• SELECTED EXCERPT:
+++

Imagine how confused a user would be when they upgraded to 4.0 and things
stopped working in a way that's not obvious ...

Wearing the Databricks hat, I honestly don't care about this issue at all.
Our customers will have no trouble upgrading regardless of this change.



On Sat, Mar 15, 2025 at 4:38 PM Mark Hamstra  wrote:

> There has been enough discussion on this topic already, so I think
> that an immediate vote on the validity of Dongjoon's technical
> justification for his veto of the "Retain migration logic ... in Spark
> 4.0.x" proposal is in order. That technical justification has been
> called into question, and the guidance at
> https://www.apache.org/foundation/glossary.html#Veto leaves it to the
> PMC to determine whether the technical justification is  valid: "In
> case of doubt, deciding whether a technical justification is valid is
> up to the PMC." As such, only PMC votes will decide the outcome of
> this vote. This is neither a vote on a code change itself not a vote
> on whether a package is ready for release, so it a procedural vote on
> whether the technical justification is valid. As such, the vote will
> be decided by a simple majority where +1 votes hold that the technical
> justification is not valid and -1 votes hold that the technical
> justification is valid.

+++

• DATASET CONTENT:
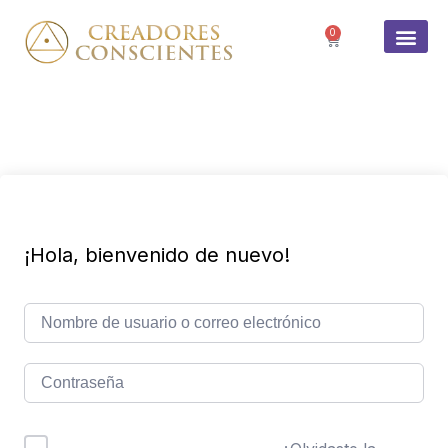
0
SOBRE 
¡Hola, bienvenido de nuevo!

+++

• ASSIGNMENT: In the excerpt on the Spark veto vote, what does a +1 vote hold?

• RESPONSE FOR THIS EXERCISE: A +1 vote holds that the technical justification is not valid.